When a guest computer system is emulated on a host computer system, the guest computer system is called a “virtual machine” as the guest computer system only exists in the host computer system as a software representation of the operation of one specific hardware configuration that may diverge from the native machine. The virtual machine presents to the software operating on the virtual machine an emulated hardware configuration.
A virtual machine management system (sometimes referred to as a virtual machine monitor, virtualization system, or a hypervisor) is also often employed to manage one or more virtual machines so that multiple virtual machines can run on a single computing device concurrently. The virtual machine management system runs directly on the native hardware and virtualizes the resources of the machine by exposing interfaces to virtual machines for access to the underlying hardware. A host operating system (OS) and a virtual machine management system may run side-by-side on the same physical hardware. For purposes of clarity will we use the term virtualization system to refer to all incarnations of a virtual machine management system.

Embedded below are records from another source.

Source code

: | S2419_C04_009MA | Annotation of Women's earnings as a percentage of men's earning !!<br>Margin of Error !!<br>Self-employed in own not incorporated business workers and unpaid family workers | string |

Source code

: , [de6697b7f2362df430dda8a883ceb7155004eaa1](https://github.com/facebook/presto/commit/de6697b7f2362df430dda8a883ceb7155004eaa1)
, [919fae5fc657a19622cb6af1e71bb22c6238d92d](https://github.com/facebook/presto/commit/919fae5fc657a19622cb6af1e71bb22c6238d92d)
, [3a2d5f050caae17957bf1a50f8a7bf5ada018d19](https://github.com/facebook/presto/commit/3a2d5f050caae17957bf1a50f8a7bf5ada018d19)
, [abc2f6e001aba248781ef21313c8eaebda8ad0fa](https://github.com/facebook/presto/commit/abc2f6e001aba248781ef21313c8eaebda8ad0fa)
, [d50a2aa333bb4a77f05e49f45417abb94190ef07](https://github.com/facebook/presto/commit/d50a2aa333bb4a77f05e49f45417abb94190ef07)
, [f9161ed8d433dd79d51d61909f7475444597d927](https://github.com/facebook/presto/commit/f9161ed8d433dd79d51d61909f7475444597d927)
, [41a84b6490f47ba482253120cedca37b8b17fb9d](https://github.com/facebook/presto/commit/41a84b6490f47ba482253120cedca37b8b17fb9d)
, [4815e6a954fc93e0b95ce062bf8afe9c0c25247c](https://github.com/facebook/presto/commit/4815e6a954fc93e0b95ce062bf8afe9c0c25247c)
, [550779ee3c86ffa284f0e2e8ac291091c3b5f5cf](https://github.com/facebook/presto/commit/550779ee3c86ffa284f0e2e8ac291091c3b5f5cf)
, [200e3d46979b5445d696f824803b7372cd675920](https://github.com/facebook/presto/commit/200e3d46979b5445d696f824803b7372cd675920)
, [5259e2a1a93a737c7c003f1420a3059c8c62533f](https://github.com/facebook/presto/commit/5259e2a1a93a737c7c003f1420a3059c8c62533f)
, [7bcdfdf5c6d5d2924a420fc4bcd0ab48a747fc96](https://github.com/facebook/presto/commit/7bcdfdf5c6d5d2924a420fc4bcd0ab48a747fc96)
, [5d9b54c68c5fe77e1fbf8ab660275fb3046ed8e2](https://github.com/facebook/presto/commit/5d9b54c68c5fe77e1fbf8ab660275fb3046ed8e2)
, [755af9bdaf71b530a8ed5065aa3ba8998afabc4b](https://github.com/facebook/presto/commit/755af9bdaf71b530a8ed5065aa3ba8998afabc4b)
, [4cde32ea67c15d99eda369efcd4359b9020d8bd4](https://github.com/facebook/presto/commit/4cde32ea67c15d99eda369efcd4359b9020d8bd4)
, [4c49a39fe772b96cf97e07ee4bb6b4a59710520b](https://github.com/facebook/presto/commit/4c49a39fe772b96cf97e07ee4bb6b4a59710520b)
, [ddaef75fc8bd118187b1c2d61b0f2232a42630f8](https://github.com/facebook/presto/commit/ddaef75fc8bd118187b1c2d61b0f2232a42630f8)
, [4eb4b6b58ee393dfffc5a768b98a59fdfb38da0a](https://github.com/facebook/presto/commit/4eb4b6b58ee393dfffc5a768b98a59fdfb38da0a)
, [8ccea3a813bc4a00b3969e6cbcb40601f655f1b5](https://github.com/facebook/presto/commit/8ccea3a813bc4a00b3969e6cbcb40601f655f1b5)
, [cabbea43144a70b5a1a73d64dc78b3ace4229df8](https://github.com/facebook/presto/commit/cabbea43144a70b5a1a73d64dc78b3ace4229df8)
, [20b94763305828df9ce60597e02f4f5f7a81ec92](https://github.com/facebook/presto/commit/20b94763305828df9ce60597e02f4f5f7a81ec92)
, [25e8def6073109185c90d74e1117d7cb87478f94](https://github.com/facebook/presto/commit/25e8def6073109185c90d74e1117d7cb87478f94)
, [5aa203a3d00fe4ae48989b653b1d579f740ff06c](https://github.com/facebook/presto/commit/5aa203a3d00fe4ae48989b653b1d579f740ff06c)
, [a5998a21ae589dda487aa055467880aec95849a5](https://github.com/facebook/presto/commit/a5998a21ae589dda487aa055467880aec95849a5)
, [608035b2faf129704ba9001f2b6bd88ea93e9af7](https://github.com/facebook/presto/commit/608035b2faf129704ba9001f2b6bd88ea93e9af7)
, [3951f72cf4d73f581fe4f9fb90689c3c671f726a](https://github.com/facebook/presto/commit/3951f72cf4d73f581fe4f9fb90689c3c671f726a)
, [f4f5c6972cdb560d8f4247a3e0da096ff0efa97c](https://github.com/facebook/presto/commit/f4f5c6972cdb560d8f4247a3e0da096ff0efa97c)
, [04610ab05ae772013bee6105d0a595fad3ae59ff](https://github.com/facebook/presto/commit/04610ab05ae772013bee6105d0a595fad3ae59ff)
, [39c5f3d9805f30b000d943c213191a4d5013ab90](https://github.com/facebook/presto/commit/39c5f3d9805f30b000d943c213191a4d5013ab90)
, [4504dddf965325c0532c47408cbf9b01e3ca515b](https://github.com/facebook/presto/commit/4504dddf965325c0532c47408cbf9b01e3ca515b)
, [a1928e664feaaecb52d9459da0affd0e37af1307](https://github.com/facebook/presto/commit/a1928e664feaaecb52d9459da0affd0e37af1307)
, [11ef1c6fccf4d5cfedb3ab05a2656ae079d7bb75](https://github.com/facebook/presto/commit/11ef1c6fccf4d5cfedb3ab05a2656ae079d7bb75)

One problem that occurs in the operating system virtualization context relates to computing resources such as data storage devices, data input and output devices, networking devices and the like, which we refer to collectively as input/output (I/O). Existing virtualization solutions tend to handle physical redundancy of I/O by managing that redundancy in the virtualization system, away from the guest operating system, and presenting a virtualized, single I/O channel (network interface, storage host bus adapter, etc.) to the virtual machine. This limits the ability of the OS and application within the virtual machine to provide useful hints regarding how to effectively manage multiple path scenarios.